I rebooted my DB server yesterday, and when it came back up this same query was performing as expected with a completely different query plan that used expected indices:
QUERY PLAN
Hash Join (cost=1135.63..1443.45 rows=84 width=11) (actual time=0.354..6.312 rows=835 loops=1)
Hash Cond: (person_dimensions.user_id = users.id)
-> Seq Scan on person_dimensions (cost=0.00..255.17 rows=13817 width=15) (actual time=0.002..2.764 rows=13902 loops=1)
-> Hash (cost=1132.96..1132.96 rows=214 width=4) (actual time=0.175..0.175 rows=60 loops=1)
Buckets: 1024 Batches: 1 Memory Usage: 11kB
-> Bitmap Heap Scan on users (cost=286.07..1132.96 rows=214 width=4) (actual time=0.032..0.157 rows=60 loops=1)
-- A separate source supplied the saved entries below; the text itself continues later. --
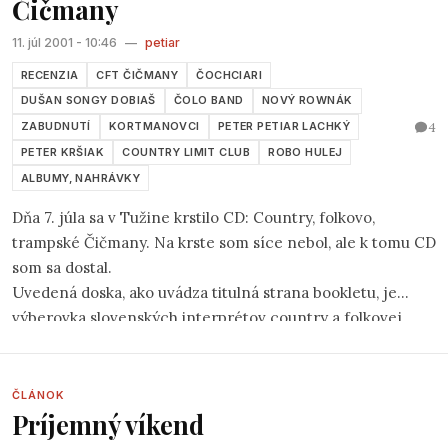
Čičmany
11. júl 2001 - 10:46
—
petiar
RECENZIA
CFT ČIČMANY
ČOCHCIARI
DUŠAN SONGY DOBIAŠ
ČOLO BAND
NOVÝ ROWNÁK
4
ZABUDNUTÍ
KORTMANOVCI
PETER PETIAR LACHKÝ
PETER KRŠIAK
COUNTRY LIMIT CLUB
ROBO HULEJ
ALBUMY, NAHRÁVKY
Dňa 7. júla sa v Tužine krstilo CD: Country, folkovo,
trampské Čičmany. Na krste som síce nebol, ale k tomu CD
som sa dostal.
Uvedená doska, ako uvádza titulná strana bookletu, je
výberovka slovenských interprétov country a folkovej
hudby. Autori kompilácie sa pravdepodobne viac zamerali
na účinkujúcich, ktorých môžme poznať z festivalu CFT
Čičmany (t. r. bude 4-5. augusta), pretože 10 uvedených
ČLÁNOK
Príjemný víkend
hudobných telies a ich 19 piesní naozaj nepredstavuje
reprezentatívnu vzorku slovenskej country a folkovej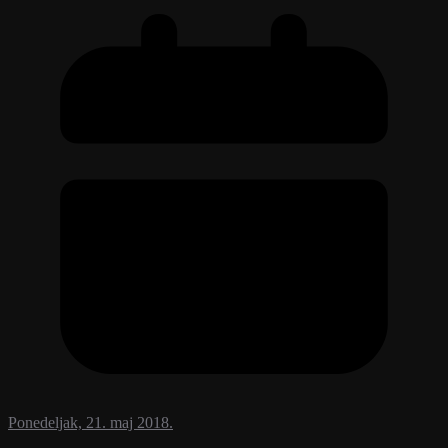
Ponedeljak, 21. maj 2018.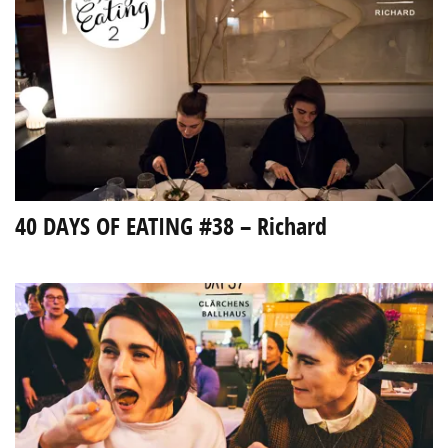
40 DAYS OF EATING #38 – Richard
Recheck Cond: (team_id = 2)
Heap Blocks: exact=68
-> Bitmap Index Scan on index_users_on_team_id (cost=0.00..286.02 rows=214 width=0) (actual time=0.021..0.021 rows=82 loops=1)
Index Cond: (team_id = 2)
Planning time: 0.215 ms
Execution time: 6.474 ms
Anyone have any ideas why it required a reboot to be aware of all of this? Could it be that manual vacuums were required that hadn't been done in a while, or something like this? Recall I did do an analyze on the relevant tables before the reboot and it didn't change anything.